Well, you definitely know more about the environment than I do 🙂 Just putting this out there as yet another option to consider: if your current deployment pipeline supports node.js projects with npm, packaging your clojure code as a cljs lib for npm might be the easiest route, ops-wise

pradyumna18:06:58

sure, I just need to explore more on that avenue.

hoff21:06:42

is there any simple library support for 3d plotting as in matlab?

bradford22:06:12

Is there an int that works on strings, but returns the value if it's already an int?
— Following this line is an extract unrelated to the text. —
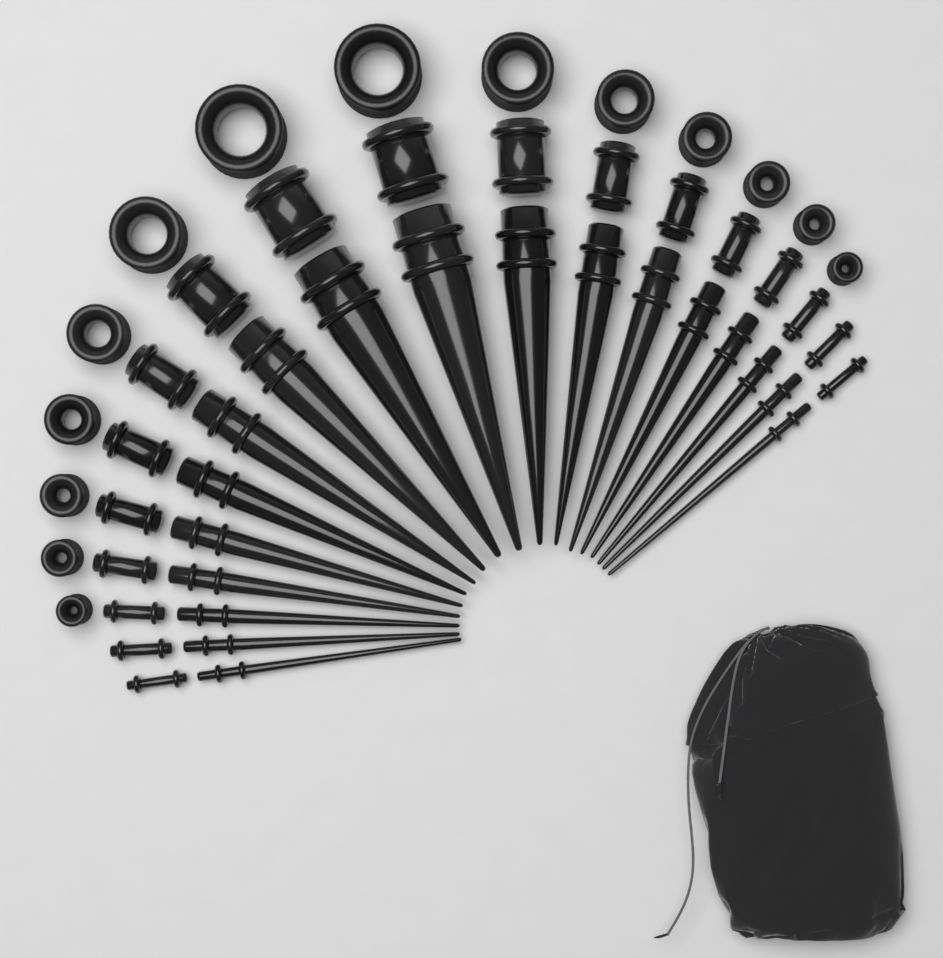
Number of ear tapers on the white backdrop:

I don't want to have to write logic around Integer.parseInt

bradford22:06:26

'cuz that seems like that should already be solved. otherwise I gotta check types and it feels non-clojuric. (I have to do this for a java API)

ghadi22:06:12

it's non-clojurey to have magic functions that do two things instead of one (at least in the core library). write the conditional and keep going simple_smile

bfabry22:06:42

it might be a pointer that you're doing something else un clojurey too btw. generally you want to separate things that are different, not treat things that are different as the same, if you get my meaning. so it might be an indication that two things that are actually different have been put together prematurely

ghadi22:06:43

there's not even a function in the core library that does one of things (parseInt)

hiredman22:06:17

user=> (bigint "45")
45N
user=> (bigint 45)
45N
user=> 

ghadi22:06:14

wow that reflects?

hiredman22:06:20

The docstring says coerce and not cast, so is that undefined behavior or not

bfabry22:06:29

that's not a clojure decision fwiw, that's just the java BigInteger constructor

hiredman22:06:56

one wonder more

hiredman22:06:00

user=> (type (bigint 45))
clojure.lang.BigInt
user=>

bfabry22:06:38

isn't that expected?

hiredman22:06:09

it is, just one way to read what you said implies expectation of a java BigInteger

hiredman22:06:47

at some point, we (as an industry? a discipline) really lost a handle on the lexicon of different ways to interpret a value as some other value

bfabry22:06:01

well... it is, it's just clojure wraps java BigInteger's in BigInt 🙂

hiredman22:06:03

casting, coercing, parsing, interpreting

hiredman22:06:23

somewhere between php and js

bbqbaron22:06:11

the answer makes sense

bbqbaron22:06:11

i think the trick is that without a static type system, you can’t really cast the normal way. you can either coerce or convert, right?

hiredman22:06:36

see, to me, casting means reinterpreting the bit pattern, and that is it, which is not what that stackoverflow says

bbqbaron22:06:10

FWIW i had the same intuitive reaction: casting keeps the memory the same but changes the mapping over it, while conversion uses a different memory representation

hiredman22:06:21

but the most common casting related question I see is "how do I cast this string to some number type"

noisesmith23:06:40

isn'tit the case that in c, cast is "host to interpret these bits" while in java, it's more like "which superclass or subclass of this nominal class should we use for method lookup"

noisesmith23:06:36

I mean, by the official language definition of cast (and ignoring obviously wrong things like cast "5" to int when you really mean mapping or something)

bbqbaron23:06:02

i think that fits the SO answer, since the java cast is still a directive to “just change its type”

bbqbaron23:06:42

“no, i didn’t call a conversion function; it’s just different now.”